The above discussion raises an interesting question. What if, as in this chart, the Moon is void-of-course because it is separating from the planet with the greatest ecliptic longitude in the chart and not apply to any other planet, but at the same time the Moon is in a partile major aspect with the planet from which is is most recently separating? Does the fact that a partile aspect is “a strong sign or argument for performance of anything” override the suggestion by the void of course Moon that “you shall seldom see a business go handsomely forward when she is so”?

In this case the business did go handsomely forward, and the outcome was that the abstract was accepted on May 26th, seven weeks after the horary question was asked. Where can we see this outcome in the chart?
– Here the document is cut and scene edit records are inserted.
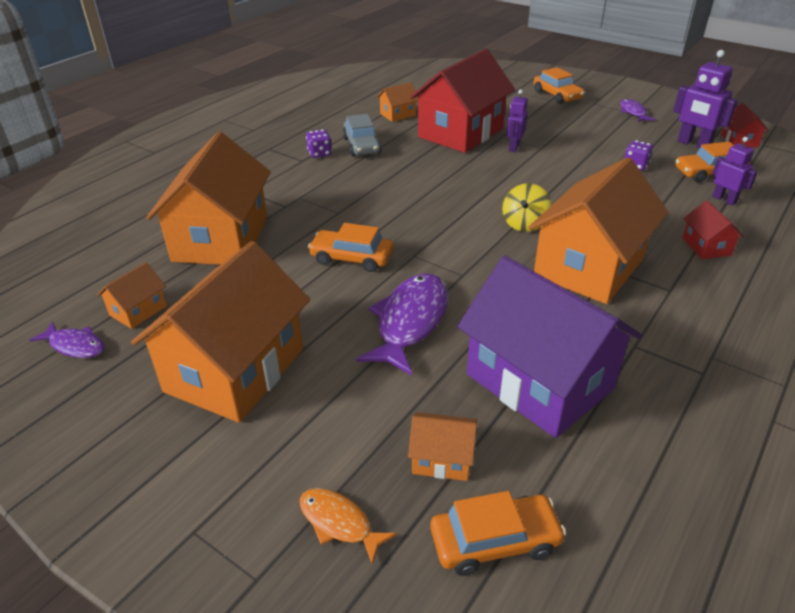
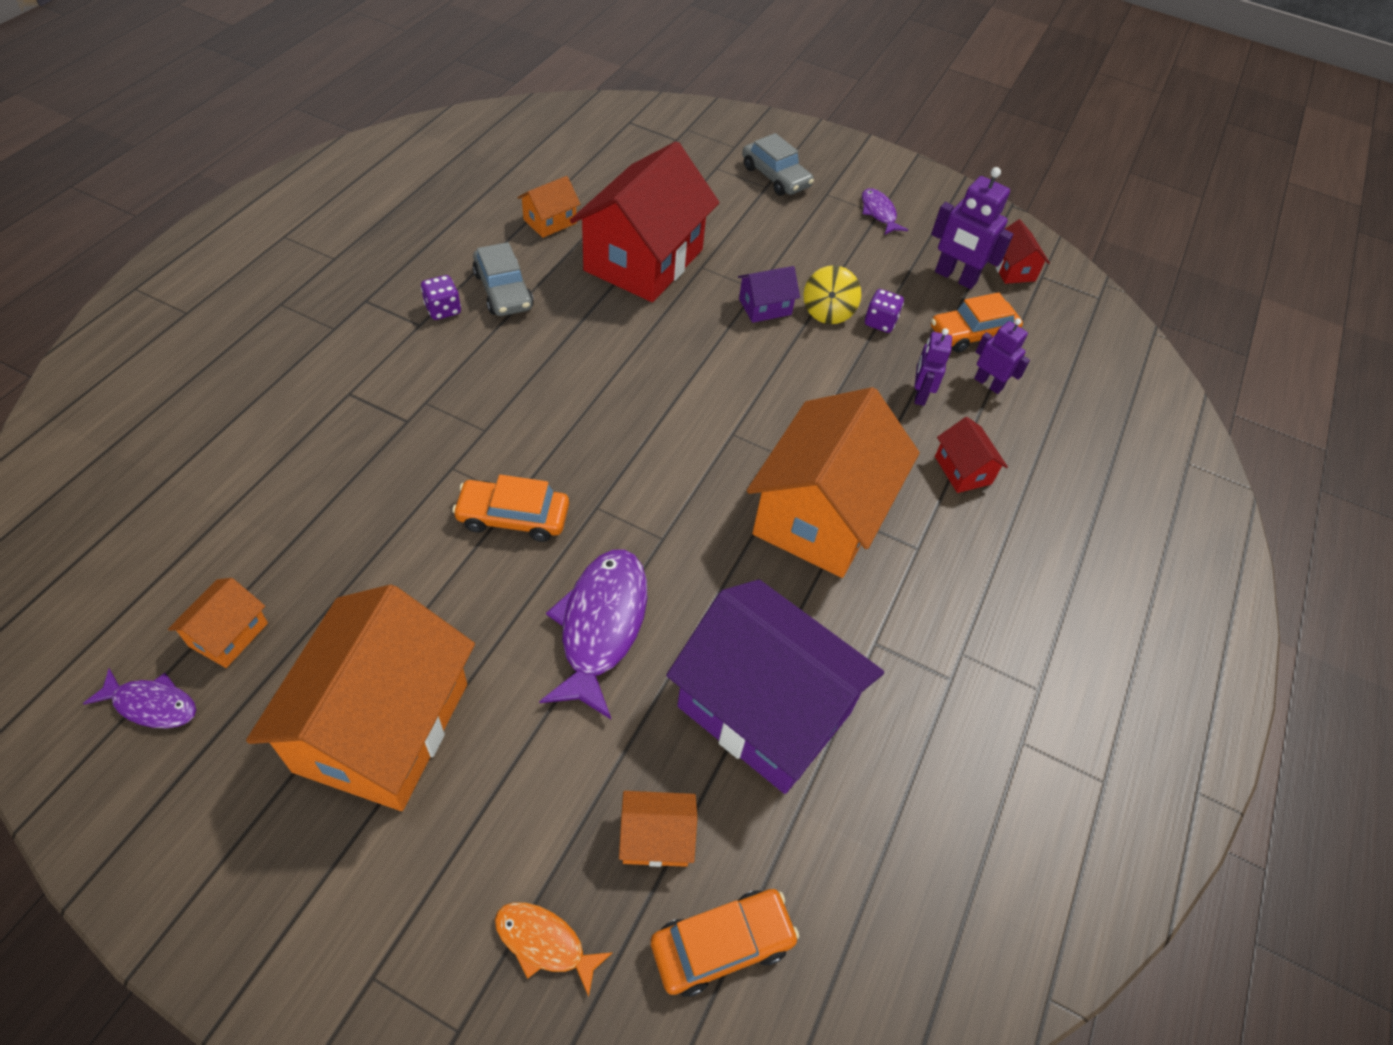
camera: 15 degrees left, 15 degrees up
(221, 239) = (323, 491): orange house -> none
(514, 147) = (719, 289): purple robot -> purple robot (919, 394)
(524, 224) = (738, 440): yellow spinning top -> yellow spinning top (828, 312)
(547, 156) = (765, 307): none -> purple house
(557, 95) = (775, 177): orange car -> grey car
Various astrologers took different approaches to delineating this horary question. My own approach is to start with the 12th part of the Ascendant degree. The Asc at 13 Pisces 31′ has its 12th part in Aquarius, the 6th whole sign from the Ascendant (the querent is worried about writing an article about a new topic and whether she will be able to pull it off). The ruler of Aquarius is Saturn in the 5th house of creative ideas (if I recall correctly, John Frawley uses the 5th house for creative projects like books, which are offspring of the querent’s mind). The 12th part suggests that the astrologer select Saturn to signify the abstract which describes her creative idea for an article.

The presence of Jupiter, the benefic of the diurnal sect in a diurnal chart, in Aquarius, the sign of the 12th part of the Ascendant, is favorable. Jupiter also rules the Pisces 7th house, which can symbolize the business deal she is trying to conclude, or the person with whom she is negotiating. Jupiter is about to receive a trine from Mars in the 10th (the business enterprise, in this case the publishing house), and Mars rules the 3rd house of written communications.

Mars occupies an Air sign and Jupiter is a ruler of the Air triplicity, so Jupiter receives Mars in one of Jupiter’s dignities. Mars is quite strong and dignified in this chart, being in the angular 10th house and fortified by a trine from Jupiter and a sextile from benefic Venus. Mars also received a square from the Moon, but the Moon occupies several of Mars’ dignifies. If we take Mars to signify the querent’s written communication with the 10th house publisher, then the dignified and powerful status of Mars in the 10th suggests that her document got the publisher’s attention.

If we take Saturn to represent the creative idea described in her document and Mercury, ruler of the 10th, to signify the publishing house, the Mercury applies to sextile Saturn in a little less than 2 degrees. Mercury and Saturn are in mutual reception by triplicity, which strengthens the sextile. We can conclude that the publisher (Mercury) will accept her abstract (Saturn). Mercury applies to Saturn from a Cardinal Sign and a Succedent House, which could mean just under 2 weeks, or at most just under 2 months.

Often a significator applying from a Cardinal sign and Succedent house suggests weeks, but in the case the VOC Moon suggests a longer time frame. Masha’allah writes about horary charts: “… if you found the Lord of the Ascendant and the Moon void in course, joining themselves to no one, foretell the slowness of the matter and its prolonging…” (italics mine, Dykes trans. of The Book of Nine Judges, 2011, p.687).

There are other arguments in favor of her idea being accepted by the publisher. The Moon’s North Node, which Lilly regarded as of the nature of benefic Jupiter, applies to conjoin the MC, suggesting an increase in her professional success (in less than a degree and a half). Judith Hill in her book on the lunar nodes associates the North Node with power, fame, self-accrual, material gain and general good luck.

In addition, the dispositor of the Part of Fortune in Leo is the exalted Sun, which applies to sextile Mars (her written communication) in 1 degree 39 minutes, again suggesting that material good fortune meets her written proposal in less than 2 weeks, or at most less than 2 months.

Note that the Moon’s last aspect was a conjunction with Jupiter, benefic of sect, and the Moon’s next aspect before turning void-of-course was a square to Mars, thus Moon tranferred the light of Jupiter to Mars just before the question was asked and remained in partile square to Mars at the time of the horary question.